Alot of them still left here, I have a slave graveyard 200 ft from my backdoor . 60 graves give or take,, slate head @foot stones .Great neighbors ...:yes:


----------



## MeatBallDryWall (Jan 9, 2010)

Thanks man, your work looks really neat & clean too so keep up the good work! :thumbsup: Good, clean work is unusual around here because we have a bunch of hack slop artist that work for damn near free. :blink: 


> Lots of old plantation homes down there?

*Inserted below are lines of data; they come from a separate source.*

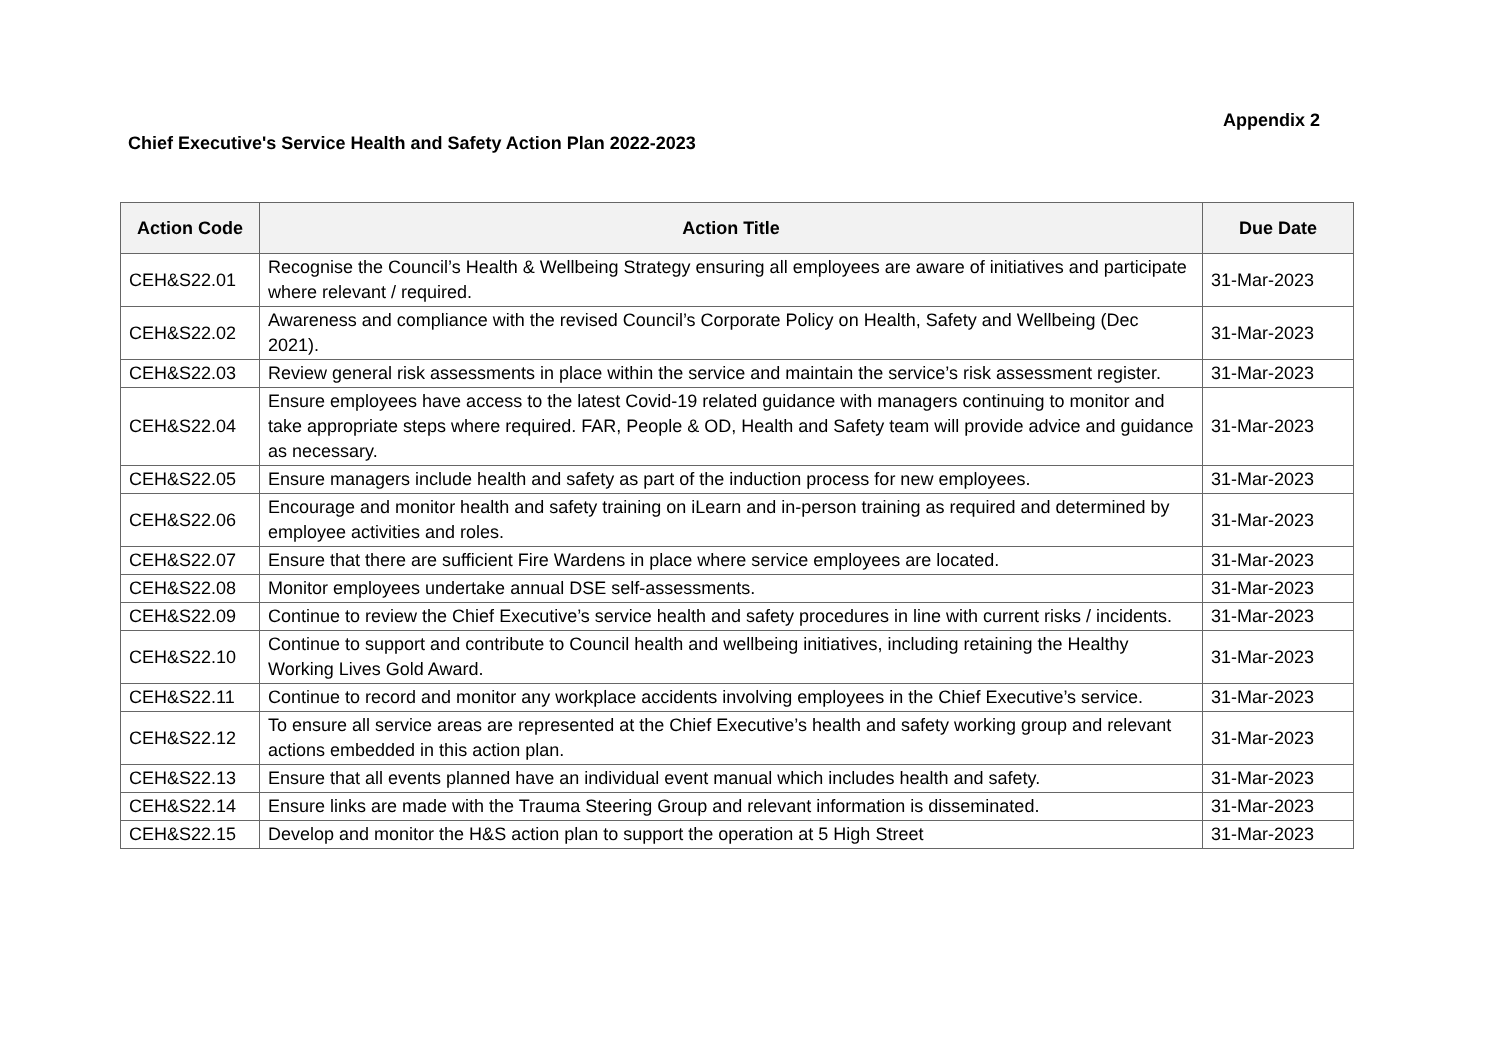Appendix 2
Chief Executive's Service Health and Safety Action Plan 2022-2023
| Action Code | Action Title | Due Date |
| --- | --- | --- |
| CEH&S22.01 | Recognise the Council’s Health & Wellbeing Strategy ensuring all employees are aware of initiatives and participate where relevant / required. | 31-Mar-2023 |
| CEH&S22.02 | Awareness and compliance with the revised Council’s Corporate Policy on Health, Safety and Wellbeing (Dec 2021). | 31-Mar-2023 |
| CEH&S22.03 | Review general risk assessments in place within the service and maintain the service’s risk assessment register. | 31-Mar-2023 |
| CEH&S22.04 | Ensure employees have access to the latest Covid-19 related guidance with managers continuing to monitor and take appropriate steps where required. FAR, People & OD, Health and Safety team will provide advice and guidance as necessary. | 31-Mar-2023 |
| CEH&S22.05 | Ensure managers include health and safety as part of the induction process for new employees. | 31-Mar-2023 |
| CEH&S22.06 | Encourage and monitor health and safety training on iLearn and in-person training as required and determined by employee activities and roles. | 31-Mar-2023 |
| CEH&S22.07 | Ensure that there are sufficient Fire Wardens in place where service employees are located. | 31-Mar-2023 |
| CEH&S22.08 | Monitor employees undertake annual DSE self-assessments. | 31-Mar-2023 |
| CEH&S22.09 | Continue to review the Chief Executive’s service health and safety procedures in line with current risks / incidents. | 31-Mar-2023 |
| CEH&S22.10 | Continue to support and contribute to Council health and wellbeing initiatives, including retaining the Healthy Working Lives Gold Award. | 31-Mar-2023 |
| CEH&S22.11 | Continue to record and monitor any workplace accidents involving employees in the Chief Executive’s service. | 31-Mar-2023 |
| CEH&S22.12 | To ensure all service areas are represented at the Chief Executive’s health and safety working group and relevant actions embedded in this action plan. | 31-Mar-2023 |
| CEH&S22.13 | Ensure that all events planned have an individual event manual which includes health and safety. | 31-Mar-2023 |
| CEH&S22.14 | Ensure links are made with the Trauma Steering Group and relevant information is disseminated. | 31-Mar-2023 |
| CEH&S22.15 | Develop and monitor the H&S action plan to support the operation at 5 High Street | 31-Mar-2023 |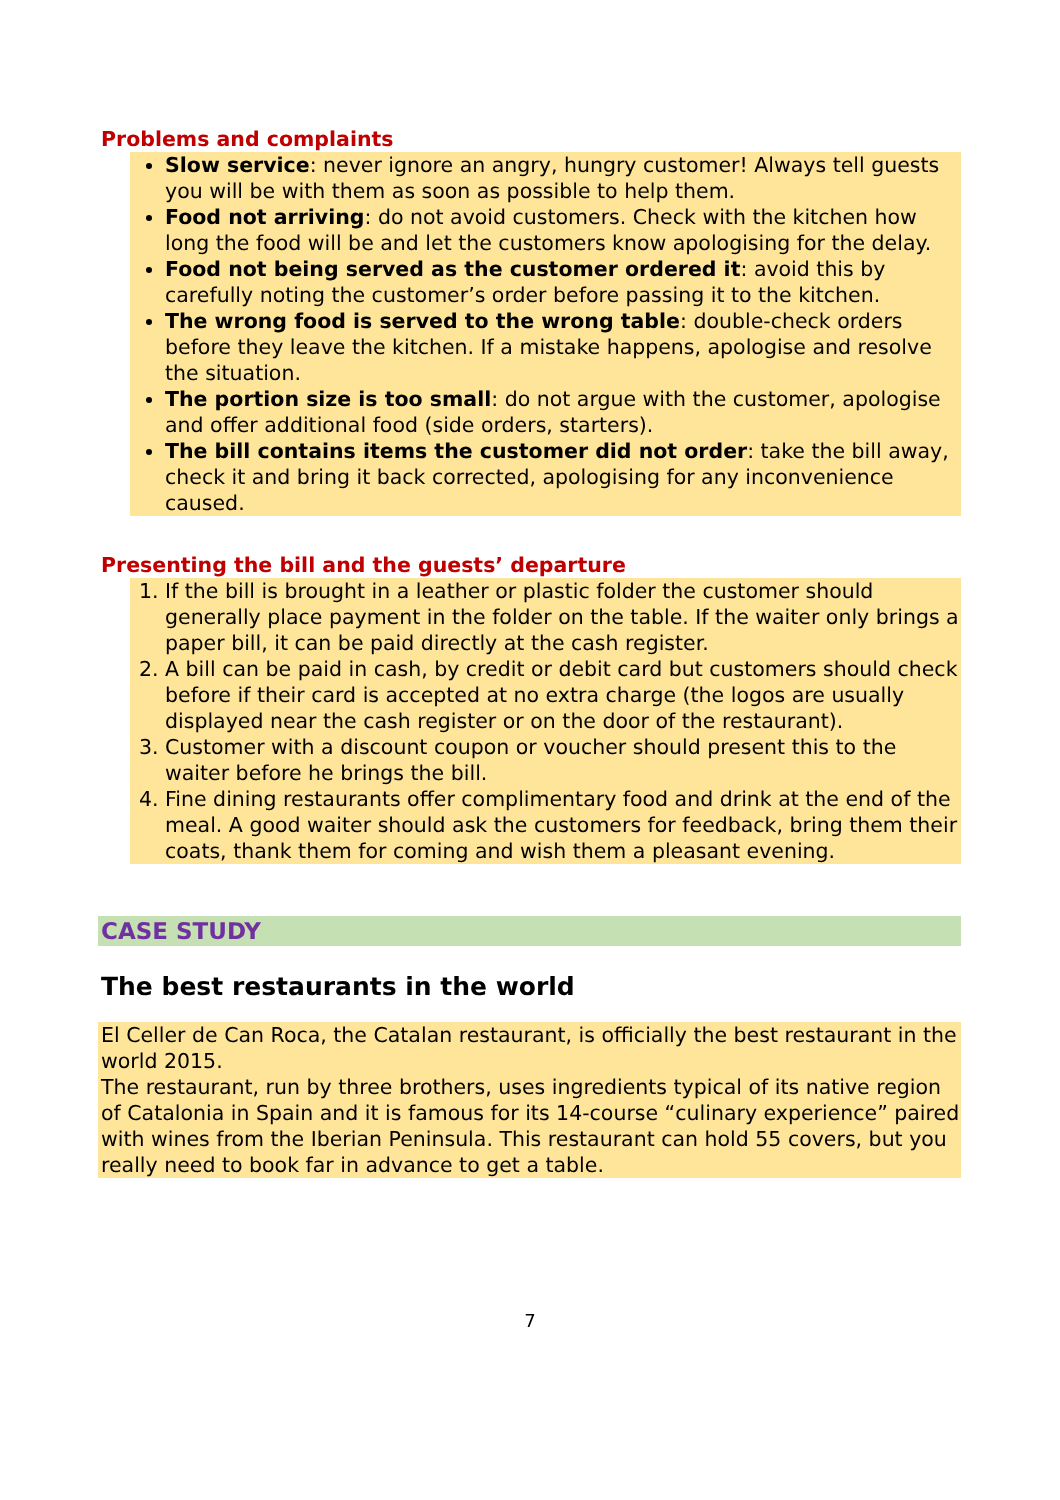Problems and complaints
Slow service: never ignore an angry, hungry customer! Always tell guests you will be with them as soon as possible to help them.
Food not arriving: do not avoid customers. Check with the kitchen how long the food will be and let the customers know apologising for the delay.
Food not being served as the customer ordered it: avoid this by carefully noting the customer’s order before passing it to the kitchen.
The wrong food is served to the wrong table: double-check orders before they leave the kitchen. If a mistake happens, apologise and resolve the situation.
The portion size is too small: do not argue with the customer, apologise and offer additional food (side orders, starters).
The bill contains items the customer did not order: take the bill away, check it and bring it back corrected, apologising for any inconvenience caused.
Presenting the bill and the guests’ departure
1. If the bill is brought in a leather or plastic folder the customer should generally place payment in the folder on the table. If the waiter only brings a paper bill, it can be paid directly at the cash register.
2. A bill can be paid in cash, by credit or debit card but customers should check before if their card is accepted at no extra charge (the logos are usually displayed near the cash register or on the door of the restaurant).
3. Customer with a discount coupon or voucher should present this to the waiter before he brings the bill.
4. Fine dining restaurants offer complimentary food and drink at the end of the meal. A good waiter should ask the customers for feedback, bring them their coats, thank them for coming and wish them a pleasant evening.
CASE STUDY
The best restaurants in the world
El Celler de Can Roca, the Catalan restaurant, is officially the best restaurant in the world 2015.
The restaurant, run by three brothers, uses ingredients typical of its native region of Catalonia in Spain and it is famous for its 14-course “culinary experience” paired with wines from the Iberian Peninsula. This restaurant can hold 55 covers, but you really need to book far in advance to get a table.
7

There's still quite a few old houses around here & truthfully this house has a few restless spirits. :yes: It or them seemed to like me though as I was followed around a LOT during the finishing process. I finished alone most of the time as my 2 helpers were working in the high rooms so they weren't bothered or followed.  Ever do any paranormal investigations in that graveyard?


----------



## ding (Jan 19, 2011)

Nice work. Love the pictures.
I like the high ceilings. I'm redoing a mid 1800's house for myself. the first floor is only 7ft


----------



## mudslingr (Jul 18, 2010)

Fun reno. Looks great !


----------



## MeatBallDryWall (Jan 9, 2010)

Thanks guys, I appreciate it. 


> Nice work. Love the pictures.
> I like the high ceilings. I'm redoing a mid 1800's house for myself. the first floor is only 7ft


Post up some pic man we wanna see! :yes:


----------



## ding (Jan 19, 2011)

MeatBallDryWall said:


> Thanks guys, I appreciate it.
> 
> Post up some pic man we wanna see! :yes:



http://s288.photobucket.com/albums/ll186/paintbyding/New House/


----------



## MeatBallDryWall (Jan 9, 2010)

Great work Ding, you gotta love the old remodels.


----------